To these, we should add:

  • Only two disease types were considered, again because of data limitations.
  • It is possible MA plans upcoded relative to TM such that the MA cohort appeared relatively sicker, which after adjustments, might make resource use look relatively lower.
  • Beneficiaries with “concomitant specified dominant medical conditions including active cancer, end-stage renal disease, human immunodeficiency virus/AIDS, and organ transplants” were not included in RRUs and, hence, excluded from the analysis. It’s possible MA plans provide disproportionately inefficient or poor care to such beneficiaries.
  • The analysis included all ages above 65 but the contract HEDIS quality measures used in the analysis are only applicable and computed for ages up to 75, so it’s possible there are some offsetting quality differences for older enrollees.
  • Within zip code socioeconomic differences could not be controlled for.
  • PPOs were excluded from the quality/efficiency analysis (the figure just above).

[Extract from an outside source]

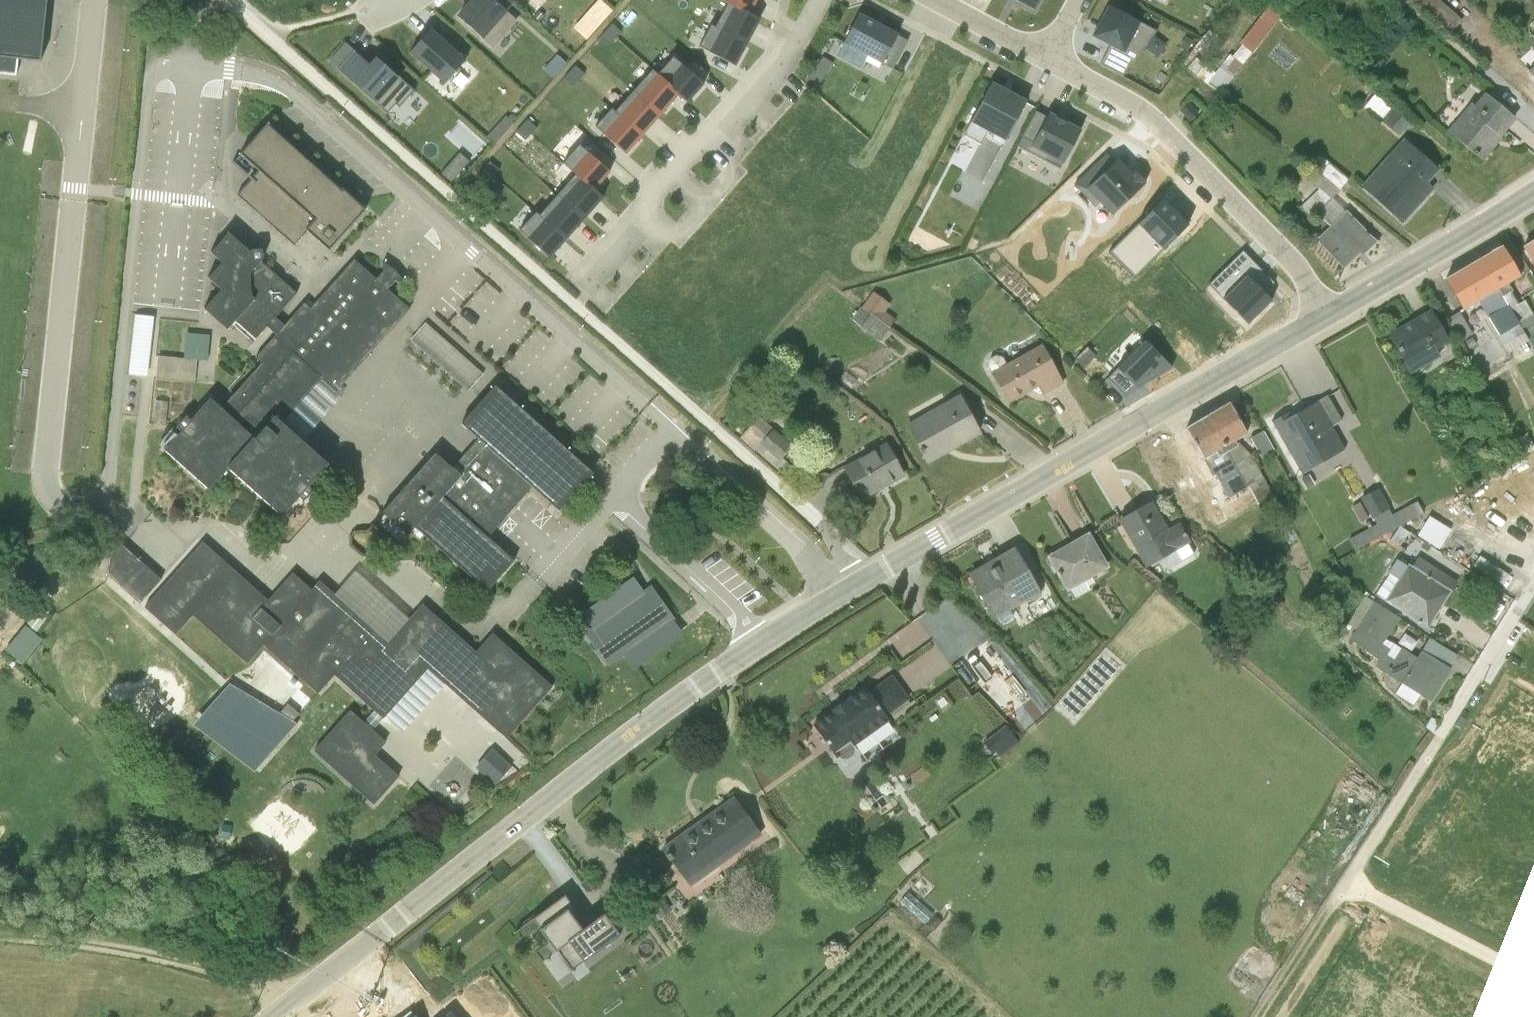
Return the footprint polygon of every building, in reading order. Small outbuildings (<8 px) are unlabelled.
[(16,75),(18,58),(40,60),(47,0),(0,0),(0,73),(16,75)] [(493,0),(472,0),(458,17),(493,48),(517,21),(506,12),(493,0)] [(506,12),(514,2),(511,0),(493,0),(506,12)] [(749,14),(756,0),(722,0),(727,3),(749,14)] [(1033,10),(1038,0),(1015,0),(1033,10)] [(1451,32),(1461,20),(1439,0),(1416,0),(1451,32)] [(1195,57),(1187,68),(1220,93),(1283,12),(1271,2),(1239,44),(1240,45),(1232,56),(1229,54),(1215,72),(1195,57)] [(714,28),(746,45),(759,19),(749,14),(727,3),(714,28)] [(1107,5),(1091,36),(1109,45),(1099,64),(1122,76),(1156,31),(1107,5)] [(843,43),(866,55),(882,63),(897,35),(858,14),(843,43)] [(746,45),(714,28),(710,26),(699,46),(735,66),(746,45)] [(430,29),(409,52),(445,84),(466,61),(430,29)] [(897,35),(882,63),(892,69),(907,41),(897,35)] [(337,69),(354,50),(345,42),(328,61),(337,69)] [(1278,42),(1267,56),(1286,71),(1297,58),(1278,42)] [(866,55),(843,43),(836,55),(859,68),(866,55)] [(354,50),(337,69),(386,114),(395,104),(399,107),(414,91),(375,56),(369,63),(354,50)] [(1375,52),(1366,62),(1378,73),(1387,64),(1375,52)] [(556,55),(543,70),(552,78),(565,63),(556,55)] [(822,56),(808,79),(817,85),(832,63),(822,56)] [(657,75),(677,94),(686,102),(703,84),(673,57),(657,75)] [(633,91),(659,115),(677,94),(657,75),(651,71),(633,91)] [(990,84),(961,136),(979,146),(987,132),(1004,142),(1025,102),(1009,93),(1008,95),(999,90),(1000,89),(990,84)] [(614,112),(641,136),(659,115),(633,91),(614,112)] [(1375,92),(1363,107),(1398,135),(1410,121),(1375,92)] [(1470,103),(1447,131),(1473,152),(1471,153),(1475,156),(1475,155),(1481,160),(1494,144),(1491,142),(1497,136),(1498,137),(1514,117),(1483,92),(1473,105),(1470,103)] [(1188,104),(1180,111),(1189,121),(1197,113),(1188,104)] [(641,136),(614,112),(610,109),(595,127),(625,154),(641,136)] [(1032,141),(1045,117),(1035,112),(1023,136),(1032,141)] [(1032,141),(1023,136),(1017,147),(1045,162),(1048,155),(1063,162),(1080,131),(1065,123),(1054,117),(1048,113),(1045,117),(1032,141)] [(505,116),(487,137),(495,144),(513,123),(505,116)] [(233,161),(231,162),(250,179),(237,194),(293,246),(305,230),(328,250),(365,209),(342,188),(341,190),(268,125),(270,123),(268,122),(239,154),(258,171),(252,178),(233,161)] [(1402,139),(1361,185),(1401,222),(1432,188),(1425,182),(1437,169),(1402,139)] [(575,174),(593,189),(609,172),(579,145),(563,163),(575,174)] [(445,167),(457,178),(473,160),(462,149),(445,167)] [(1074,184),(1107,219),(1144,182),(1133,170),(1130,173),(1117,159),(1114,162),(1106,153),(1074,184)] [(1319,172),(1339,189),(1347,179),(1319,154),(1312,163),(1320,170),(1319,172)] [(1339,189),(1319,172),(1311,183),(1319,188),(1300,207),(1310,217),(1316,212),(1331,198),(1339,189)] [(557,195),(583,219),(603,197),(593,189),(575,174),(557,195)] [(538,216),(565,240),(583,219),(557,195),(538,216)] [(1331,198),(1316,212),(1320,216),(1330,207),(1339,217),(1345,211),(1331,198)] [(1330,207),(1320,216),(1330,226),(1317,237),(1343,264),(1359,249),(1362,252),(1374,240),(1375,242),(1376,241),(1346,210),(1345,211),(1339,217),(1330,207)] [(565,240),(538,216),(535,213),(519,230),(549,257),(565,240)] [(181,430),(164,449),(209,489),(227,466),(282,515),(298,497),(303,501),(313,490),(308,486),(328,464),(302,441),(342,396),(336,390),(409,309),(387,289),(394,281),(403,280),(397,280),(383,268),(383,262),(382,262),(382,271),(376,279),(354,259),(310,308),(304,302),(284,325),(275,317),(296,293),(261,261),(262,260),(262,249),(252,249),(250,251),(227,231),(226,233),(228,234),(212,251),(210,250),(209,252),(222,263),(209,277),(208,276),(207,277),(221,289),(205,308),(204,307),(202,308),(227,329),(235,320),(255,338),(266,327),(276,334),(254,358),(261,363),(221,408),(210,398),(190,419),(187,417),(188,416),(186,415),(176,427),(177,428),(178,428),(181,430)] [(1523,247),(1533,263),(1533,240),(1523,247)] [(1521,329),(1533,321),(1533,316),(1524,299),(1517,303),(1510,291),(1511,291),(1507,284),(1529,270),(1511,241),(1479,259),(1521,329)] [(1521,329),(1479,259),(1445,279),(1445,280),(1462,309),(1478,300),(1508,352),(1528,340),(1521,329)] [(860,307),(888,328),(895,319),(884,311),(890,304),(872,291),(860,307)] [(888,328),(860,307),(851,319),(859,326),(879,341),(888,328)] [(1408,324),(1388,335),(1410,373),(1440,356),(1436,349),(1449,342),(1434,316),(1443,310),(1441,307),(1431,313),(1430,311),(1415,320),(1416,322),(1409,326),(1408,324)] [(1459,311),(1448,318),(1460,340),(1472,334),(1459,311)] [(134,315),(128,375),(148,377),(154,317),(134,315)] [(425,323),(409,340),(468,392),(484,374),(425,323)] [(158,356),(156,379),(195,382),(196,360),(207,360),(209,335),(186,333),(184,358),(158,356)] [(989,358),(987,366),(1007,402),(1037,385),(1042,394),(1062,382),(1041,343),(1005,364),(1002,357),(996,355),(989,358)] [(1459,359),(1445,365),(1451,377),(1465,371),(1459,359)] [(384,514),(377,522),(398,540),(405,533),(407,535),(415,526),(486,590),(513,560),(486,537),(532,486),(559,510),(592,472),(495,385),(461,423),(478,438),(452,468),(435,452),(381,512),(384,514)] [(951,442),(953,446),(979,432),(958,395),(905,423),(921,452),(922,452),(925,457),(951,442)] [(1288,412),(1271,421),(1301,474),(1345,449),(1331,426),(1341,421),(1326,396),(1290,416),(1288,412)] [(1207,416),(1256,504),(1264,499),(1267,503),(1275,499),(1251,456),(1236,440),(1247,433),(1229,403),(1207,416)] [(1256,504),(1207,416),(1185,428),(1202,459),(1215,452),(1224,467),(1214,473),(1220,483),(1210,489),(1214,497),(1203,503),(1217,526),(1256,504)] [(758,417),(741,436),(753,447),(784,473),(791,465),(782,458),(792,446),(758,417)] [(1263,430),(1250,437),(1260,457),(1274,450),(1263,430)] [(1518,437),(1526,453),(1533,449),(1533,448),(1526,433),(1518,437)] [(951,442),(925,457),(927,461),(953,446),(951,442)] [(886,445),(844,468),(861,498),(902,475),(886,445)] [(1375,523),(1347,539),(1354,551),(1382,535),(1423,513),(1416,501),(1392,515),(1388,508),(1389,508),(1378,488),(1360,497),(1371,518),(1372,518),(1375,523)] [(1149,503),(1121,519),(1120,520),(1147,566),(1190,541),(1179,523),(1166,531),(1150,502),(1149,503)] [(1359,502),(1351,507),(1361,523),(1369,519),(1359,502)] [(1399,526),(1391,540),(1400,547),(1409,533),(1399,526)] [(1087,535),(1049,557),(1073,599),(1090,589),(1088,586),(1094,582),(1091,577),(1106,569),(1087,535)] [(203,541),(144,607),(175,634),(192,614),(246,663),(263,644),(317,693),(334,674),(374,710),(363,722),(349,710),(313,750),(373,804),(398,776),(374,755),(385,742),(372,730),(385,715),(403,731),(445,684),(506,738),(552,686),(492,633),(475,651),(422,604),(408,619),(354,571),(334,594),(319,580),(311,589),(292,572),(267,599),(203,541)] [(108,554),(107,574),(140,603),(161,579),(119,542),(108,554)] [(997,566),(972,580),(995,618),(996,618),(999,623),(1012,616),(1009,610),(1039,592),(1014,549),(994,561),(997,566)] [(1441,588),(1448,592),(1455,581),(1417,557),(1411,565),(1407,563),(1406,565),(1396,559),(1374,593),(1418,620),(1417,622),(1419,623),(1420,621),(1427,626),(1437,610),(1430,606),(1441,588)] [(997,566),(994,561),(969,575),(972,580),(997,566)] [(0,581),(0,613),(22,596),(7,576),(0,581)] [(655,629),(666,644),(682,632),(673,620),(675,619),(650,585),(643,590),(633,576),(581,612),(592,626),(584,632),(589,631),(596,626),(585,611),(631,579),(641,594),(648,589),(670,619),(655,629)] [(596,626),(589,631),(611,662),(625,652),(636,666),(666,644),(655,629),(670,619),(648,589),(641,594),(631,579),(585,611),(596,626)] [(1430,606),(1437,610),(1448,592),(1441,588),(1430,606)] [(1447,668),(1420,651),(1417,657),(1392,643),(1385,639),(1399,618),(1364,596),(1347,624),(1355,629),(1349,639),(1378,659),(1374,665),(1402,682),(1420,694),(1428,699),(1447,668)] [(25,625),(36,633),(51,614),(40,605),(25,625)] [(36,633),(25,625),(5,650),(21,663),(41,638),(36,633)] [(589,631),(584,632),(607,665),(611,662),(589,631)] [(1420,651),(1447,668),(1456,655),(1428,637),(1420,651)] [(832,711),(813,725),(836,758),(838,756),(840,759),(846,760),(854,755),(856,748),(866,760),(898,737),(887,722),(889,720),(885,715),(908,700),(891,676),(869,692),(865,688),(846,701),(845,699),(830,710),(832,711)] [(1420,694),(1402,682),(1395,693),(1413,705),(1420,694)] [(229,683),(193,725),(254,772),(296,723),(229,683)] [(1005,726),(983,742),(992,754),(994,752),(998,757),(1018,742),(1005,726)] [(491,749),(475,767),(494,783),(510,766),(491,749)] [(693,827),(663,848),(668,854),(666,855),(688,885),(760,837),(736,801),(695,831),(693,827)] [(908,892),(900,901),(924,923),(932,914),(908,892)] [(560,899),(574,918),(579,914),(565,895),(560,899)] [(574,918),(560,899),(533,918),(570,971),(618,935),(603,914),(582,929),(574,918)] [(664,900),(652,908),(659,918),(671,910),(664,900)]
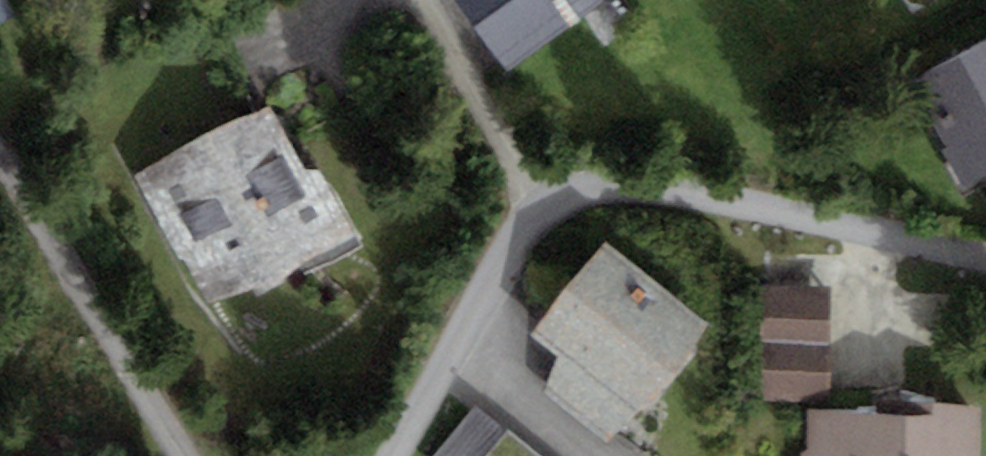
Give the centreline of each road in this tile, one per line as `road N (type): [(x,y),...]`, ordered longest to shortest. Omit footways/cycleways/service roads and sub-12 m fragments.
road 1 (residential): [(985,268),(666,192),(594,185),(548,202),(519,235),(389,455)]
road 2 (residential): [(184,455),(0,202)]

Even if the results accurately depict the efficiency and quality of MA, relative to TM, it must be emphasized that MA plans were paid well above their costs in 2007 and are still paid above them today, though not by as much. In other words, whatever their efficiency, taxpayers are not benefiting; whatever their quality, that comes at a higher price.

Still, either MA is doing something amazing—broadly providing substantially better care with less utilization, which is something few initiatives in TM have ever been able to do—or the results are (or are in part) artifacts of analytic limitations. The best way to decide which is to do more research with more complete data. Until we’re offered more than selected glimpses through keyholes at MA, we may never get the chance to do that.

* These days, with the exception of any substance use disorder related claims.

** The analysis included HMO and PPO enrollees, not those in other plan types (PFFS, special needs plans, cost plans, etc.) because those other plan types are both small and exceedingly different.